What is Nutrigenomics?
What is MTHFR?
Folate is an essential B-vitamin required for DNA and RNA synthesis of cells for replication and general cellular function. Naturally occurring folate should comprise 80% of folate in circulation, folic acid (synthetic) should comprise 0%. Folic acid entered the American diet in the 1960’s when folate deficiency was found to play a significant role in neural tube defects of the developing fetus, a serious and significant finding. This pioneered a movement to add synthetic folic acid to foods, labeling them “enriched” or “fortified”.
It has been postulated that 40% of the population has at least 1 copy of an altered MTHFR gene. Being a carrier of the polymorphism (altered gene) could mean that the folic acid consumed in your diet or in some supplements is binding to your folate receptor, preventing you from absorbing natural folate that you can utilize from food (leafy greens, nuts, seeds, legumes). The result is a deficiency in folate.
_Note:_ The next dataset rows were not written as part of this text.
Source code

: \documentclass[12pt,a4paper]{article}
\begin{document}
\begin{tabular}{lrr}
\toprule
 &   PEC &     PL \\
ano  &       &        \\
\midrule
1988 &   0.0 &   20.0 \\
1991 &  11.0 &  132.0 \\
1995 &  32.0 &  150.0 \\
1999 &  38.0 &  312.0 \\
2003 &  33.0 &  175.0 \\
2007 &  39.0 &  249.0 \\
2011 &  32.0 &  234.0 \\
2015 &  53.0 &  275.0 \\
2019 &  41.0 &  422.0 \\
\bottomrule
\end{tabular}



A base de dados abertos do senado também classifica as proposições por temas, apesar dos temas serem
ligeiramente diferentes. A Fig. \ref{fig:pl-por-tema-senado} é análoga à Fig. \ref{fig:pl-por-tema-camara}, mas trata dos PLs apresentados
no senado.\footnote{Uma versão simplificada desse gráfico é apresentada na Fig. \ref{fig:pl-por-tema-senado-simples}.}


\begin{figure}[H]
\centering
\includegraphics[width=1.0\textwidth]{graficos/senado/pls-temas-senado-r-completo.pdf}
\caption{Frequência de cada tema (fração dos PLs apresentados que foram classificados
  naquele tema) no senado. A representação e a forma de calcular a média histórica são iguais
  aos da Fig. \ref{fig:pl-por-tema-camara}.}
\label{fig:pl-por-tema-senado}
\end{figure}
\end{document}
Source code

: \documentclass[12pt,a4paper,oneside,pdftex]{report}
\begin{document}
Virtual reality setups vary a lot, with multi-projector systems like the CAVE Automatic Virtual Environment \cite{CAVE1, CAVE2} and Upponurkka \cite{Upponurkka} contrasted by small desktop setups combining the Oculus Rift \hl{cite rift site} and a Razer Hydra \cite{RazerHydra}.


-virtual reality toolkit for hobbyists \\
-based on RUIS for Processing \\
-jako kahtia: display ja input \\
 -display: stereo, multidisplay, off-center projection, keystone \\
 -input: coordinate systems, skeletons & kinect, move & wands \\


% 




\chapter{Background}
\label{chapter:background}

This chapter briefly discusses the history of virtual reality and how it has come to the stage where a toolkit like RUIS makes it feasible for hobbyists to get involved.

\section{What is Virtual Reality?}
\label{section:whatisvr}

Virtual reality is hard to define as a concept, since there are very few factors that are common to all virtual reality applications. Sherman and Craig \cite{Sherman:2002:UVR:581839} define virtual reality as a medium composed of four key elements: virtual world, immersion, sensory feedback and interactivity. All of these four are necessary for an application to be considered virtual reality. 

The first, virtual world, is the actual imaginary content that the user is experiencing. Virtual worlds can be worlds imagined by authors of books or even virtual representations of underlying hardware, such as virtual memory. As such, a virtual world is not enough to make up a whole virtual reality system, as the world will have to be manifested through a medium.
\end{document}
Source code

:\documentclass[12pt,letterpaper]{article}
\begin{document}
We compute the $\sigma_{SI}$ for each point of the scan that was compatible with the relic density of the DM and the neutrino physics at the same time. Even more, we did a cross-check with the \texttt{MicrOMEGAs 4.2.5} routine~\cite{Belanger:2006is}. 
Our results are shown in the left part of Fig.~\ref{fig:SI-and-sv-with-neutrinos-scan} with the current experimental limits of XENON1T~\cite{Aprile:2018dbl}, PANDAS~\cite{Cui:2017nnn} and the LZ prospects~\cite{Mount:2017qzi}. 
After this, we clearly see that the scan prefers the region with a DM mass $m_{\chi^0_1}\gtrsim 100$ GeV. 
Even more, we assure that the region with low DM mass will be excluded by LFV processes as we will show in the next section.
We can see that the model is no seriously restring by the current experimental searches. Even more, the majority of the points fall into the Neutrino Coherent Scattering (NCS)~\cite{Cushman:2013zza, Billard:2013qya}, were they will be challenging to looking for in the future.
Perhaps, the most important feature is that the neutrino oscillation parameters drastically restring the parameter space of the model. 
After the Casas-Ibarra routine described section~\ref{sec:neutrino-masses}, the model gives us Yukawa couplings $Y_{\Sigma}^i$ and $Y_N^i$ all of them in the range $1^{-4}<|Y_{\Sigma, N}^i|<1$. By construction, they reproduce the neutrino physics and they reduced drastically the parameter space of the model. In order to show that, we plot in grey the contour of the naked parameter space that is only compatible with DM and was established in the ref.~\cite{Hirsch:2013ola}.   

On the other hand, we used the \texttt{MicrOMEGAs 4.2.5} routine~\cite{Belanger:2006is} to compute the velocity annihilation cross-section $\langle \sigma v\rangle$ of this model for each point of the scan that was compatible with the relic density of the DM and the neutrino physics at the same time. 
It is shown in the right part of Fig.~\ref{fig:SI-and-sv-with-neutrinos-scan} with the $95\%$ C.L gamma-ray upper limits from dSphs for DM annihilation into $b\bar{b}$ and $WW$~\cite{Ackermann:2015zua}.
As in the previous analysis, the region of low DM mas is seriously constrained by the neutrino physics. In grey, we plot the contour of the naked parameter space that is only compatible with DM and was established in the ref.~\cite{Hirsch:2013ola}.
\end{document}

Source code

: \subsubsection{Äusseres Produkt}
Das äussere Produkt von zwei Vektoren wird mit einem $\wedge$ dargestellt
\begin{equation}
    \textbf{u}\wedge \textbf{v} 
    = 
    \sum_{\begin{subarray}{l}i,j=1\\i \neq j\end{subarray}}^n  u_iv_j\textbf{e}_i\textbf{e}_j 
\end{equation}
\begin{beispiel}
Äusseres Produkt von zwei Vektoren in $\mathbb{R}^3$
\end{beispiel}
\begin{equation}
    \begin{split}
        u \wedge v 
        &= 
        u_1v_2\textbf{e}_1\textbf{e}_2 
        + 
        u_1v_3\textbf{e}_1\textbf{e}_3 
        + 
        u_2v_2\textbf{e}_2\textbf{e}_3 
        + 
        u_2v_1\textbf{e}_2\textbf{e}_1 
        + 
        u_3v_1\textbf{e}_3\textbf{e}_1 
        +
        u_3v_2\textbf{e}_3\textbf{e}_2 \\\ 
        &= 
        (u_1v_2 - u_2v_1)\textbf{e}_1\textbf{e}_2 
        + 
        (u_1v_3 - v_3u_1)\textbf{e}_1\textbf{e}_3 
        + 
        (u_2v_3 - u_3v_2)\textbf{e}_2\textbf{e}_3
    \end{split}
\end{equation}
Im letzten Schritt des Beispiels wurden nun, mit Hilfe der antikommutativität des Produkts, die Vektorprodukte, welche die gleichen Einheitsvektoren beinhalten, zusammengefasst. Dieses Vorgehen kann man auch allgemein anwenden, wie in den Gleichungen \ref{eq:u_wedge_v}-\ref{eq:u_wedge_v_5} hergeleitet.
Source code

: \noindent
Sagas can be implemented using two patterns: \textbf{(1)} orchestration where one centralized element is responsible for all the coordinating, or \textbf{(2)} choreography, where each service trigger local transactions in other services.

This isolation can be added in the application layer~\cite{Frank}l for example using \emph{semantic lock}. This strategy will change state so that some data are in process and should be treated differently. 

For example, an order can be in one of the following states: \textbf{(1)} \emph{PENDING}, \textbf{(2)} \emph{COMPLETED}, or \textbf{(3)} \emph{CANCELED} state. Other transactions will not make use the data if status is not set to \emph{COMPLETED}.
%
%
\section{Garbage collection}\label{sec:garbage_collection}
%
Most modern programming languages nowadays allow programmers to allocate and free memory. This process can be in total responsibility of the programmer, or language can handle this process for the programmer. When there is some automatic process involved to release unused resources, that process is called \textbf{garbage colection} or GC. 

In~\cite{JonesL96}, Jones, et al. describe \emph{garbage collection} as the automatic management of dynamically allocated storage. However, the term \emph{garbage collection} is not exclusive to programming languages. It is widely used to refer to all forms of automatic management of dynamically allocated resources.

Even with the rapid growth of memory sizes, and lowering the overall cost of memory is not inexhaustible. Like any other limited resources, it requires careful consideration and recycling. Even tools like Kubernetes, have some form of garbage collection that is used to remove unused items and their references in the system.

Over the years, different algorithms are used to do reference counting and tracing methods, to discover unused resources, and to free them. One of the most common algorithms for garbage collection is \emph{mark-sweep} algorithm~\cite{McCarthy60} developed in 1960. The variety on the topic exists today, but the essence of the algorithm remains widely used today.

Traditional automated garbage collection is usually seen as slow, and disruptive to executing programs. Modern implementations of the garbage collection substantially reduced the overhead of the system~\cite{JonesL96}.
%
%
In more recent years, research has found significant correlations between folate deficiency and recurrent miscarriages, ADHD, addiction, allergies, cardiovascular disease, Down’s syndrome, diabetes, mental health conditions (anxiety, depression, bipolar, Alzheimers, etc.), autoimmunity, and thyroid disease.
The good news is, folate deficiency and MTHFR gene SNPs are easily treatable with proper guidance by a trained professional. Acknowledging genetic SNPs or genes that are functioning sub-optimally is, in our eyes, a large foundation of preventative medicine.
SNP (pronounced “snip”) stands for single nucleotide polymorphism and represents a type of gene mutation causing small errors in DNA replication. SNPs occur in humans naturally, about every 300 DNA replications. The significance of identifying an individual's SNPs can be critical to understanding their health patterns and disease risk. While SNPs occur in each one of us, when they happen in a significant part of the DNA strand, we can better understand how particular symptoms or health in general is influenced. For example, if it is identified that someone has a SNP on the gene that codes for an enzyme called GST, which detoxifies arsenic and mercury, then living in an environment high in those metals can cause an array of dis-ease. With the knowledge of where in a person’s individual genome a SNP is located can inform a trained physician on how to optimize biochemical, neurotransmitter and hormonal pathways.
Understanding genetic SNPs is a complex story. There is not a clear and dry treatment for each determined SNP, it requires trained medical professionals with a clear biochemical background to help optimize your health. Genetic optimization includes dietary changes, lifestyle, supplements, exercise and perspective to reach a more optimal health.